Arrivé au troisième étage, devant une porte décorée des armes du célèbre agent, – un coq, symbole de la vigilance –, le cœur lui manqua presque et il eut de la peine à se décider à sonner.
La servante de M. Lecoq, une ancienne réclusionnaire taillée en carabinier, plus dévouée à son maître qu’un chien de berger, Janouille enfin, vint lui ouvrir.
– Ah ! fit-elle en l’apercevant, vous tombez bien, monsieur l’Écureuil, le patron vous attend.
À cette annonce, Fanferlot fut saisi d’une violente envie de battre en retraite. Pourquoi, comment, par quel hasard était-il attendu ?…
Mais, pendant qu’il hésitait, Janouille le saisit par le bras, et, l’attirant à elle, le fit entrer dans l’appartement en disant :
– Voulez-vous prendre racine ici ? Allons, arrivez, le patron travaille dans son cabinet.
Au milieu d’une vaste pièce, bizarrement meublée, moitié bibliothèque de lettré, moitié loge d’acteur, assis devant un bureau, écrivait ce même personnage à lunettes d’or, qui dans les couloirs du dépôt avait dit à Prosper Bertomy : « Bon courage ».

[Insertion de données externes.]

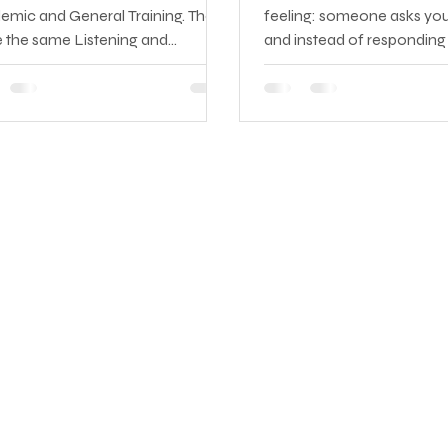
emic and General Training. They
feeling: someone asks you
e the same Listening and
and instead of responding 
king components — but the
you hear yourself construc
ing and Writing sections are
sentence in your native l
etely different in content,
translating it into English, c
culty, and purpose. Taking the
sounds right, and then sayi
 version is a costly mistake: it
which point the conversat
 be accepted for your specific
moved on or the moment 
 and you'll have to sit the test
.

C’était M. Lecoq, sous ses apparences officielles.
À l’entrée de Fanferlot, qui s’avançait respectueusement, l’échine en cerceau, il leva légèrement la tête, posa sa plume et dit :
– Ah ! te voilà, enfin ! mon garçon. Eh bien ! ça ne va donc pas, cette affaire Bertomy ?

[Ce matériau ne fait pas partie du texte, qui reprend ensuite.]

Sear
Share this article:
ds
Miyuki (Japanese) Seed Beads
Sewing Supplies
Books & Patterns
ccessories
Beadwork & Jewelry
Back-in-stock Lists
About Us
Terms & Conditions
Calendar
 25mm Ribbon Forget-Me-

– Comment, balbutia Fanferlot, vous savez…
– Je sais que tu as si bien embrouillé les choses que tu n’y vois plus rien, que tu es rendu.
– Mais, patron, ce n’est pas moi…
M. Lecoq s’était levé et arpentait son cabinet. Tout à coup il revint sur Fanferlot.

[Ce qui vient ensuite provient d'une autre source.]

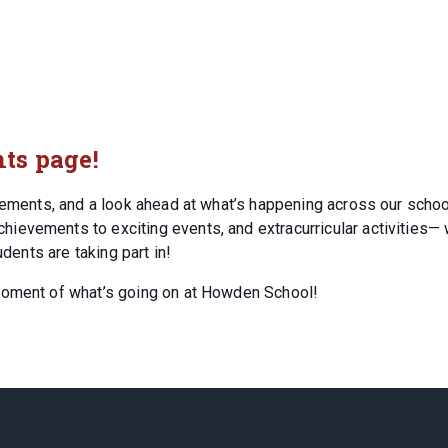
ts page!
ncements, and a look ahead at what’s happening across our schoo
evements to exciting events, and extracurricular activities— w
udents are taking part in!
moment of what’s going on at Howden School!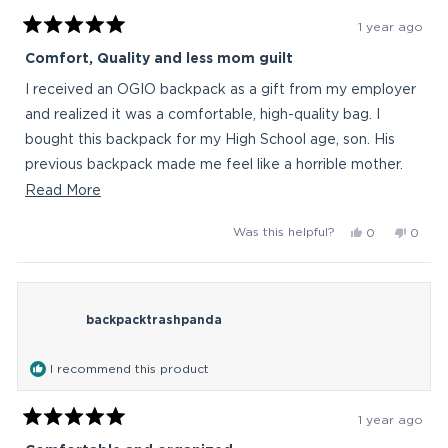
1 year ago
Rated
5
Comfort, Quality and less mom guilt
out
of
I received an OGIO backpack as a gift from my employer
5
stars
and realized it was a comfortable, high-quality bag. I
bought this backpack for my High School age, son. His
previous backpack made me feel like a horrible mother.
Now, I'm feeling much better knowing he is walking
Read
Read More
around with all of his school gear wearing ergonomic
more
Yes,
No,
Was this helpful?
0
0
comfort on his back and I'm sure it will last him a few
about
this
people
this
peop
years.
this
review
voted
revie
vote
from
yes
from
no
review
AngelaDC
Angel
backpacktrashpanda
was
was
helpful.
not
helpful
I recommend this product
1 year ago
Rated
5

– Que penses-tu, maître l’Écureuil ? demanda-t-il d’un ton dur et ironique, d’un homme qui abuse la confiance de ceux qui l’emploient, qui révèle de ce qu’il découvre juste assez pour égarer la prévention, qui trahit au profit de sa sotte vanité et la cause de la justice et celle d’un malheureux prévenu ?
Fanferlot effrayé avait reculé d’un pas.
– Je dirais, essaya-t-il, je dirais…
– Tu penses qu’on doit punir cet homme et le chasser, et tu as raison. Moins une profession est honorée, plus ceux qui l’exercent doivent être honorables. C’est toi, cependant, qui as trahi ! Ah ! maître l’Écureuil, nous sommes ambitieux, et nous essayons de faire de la police de fantaisie.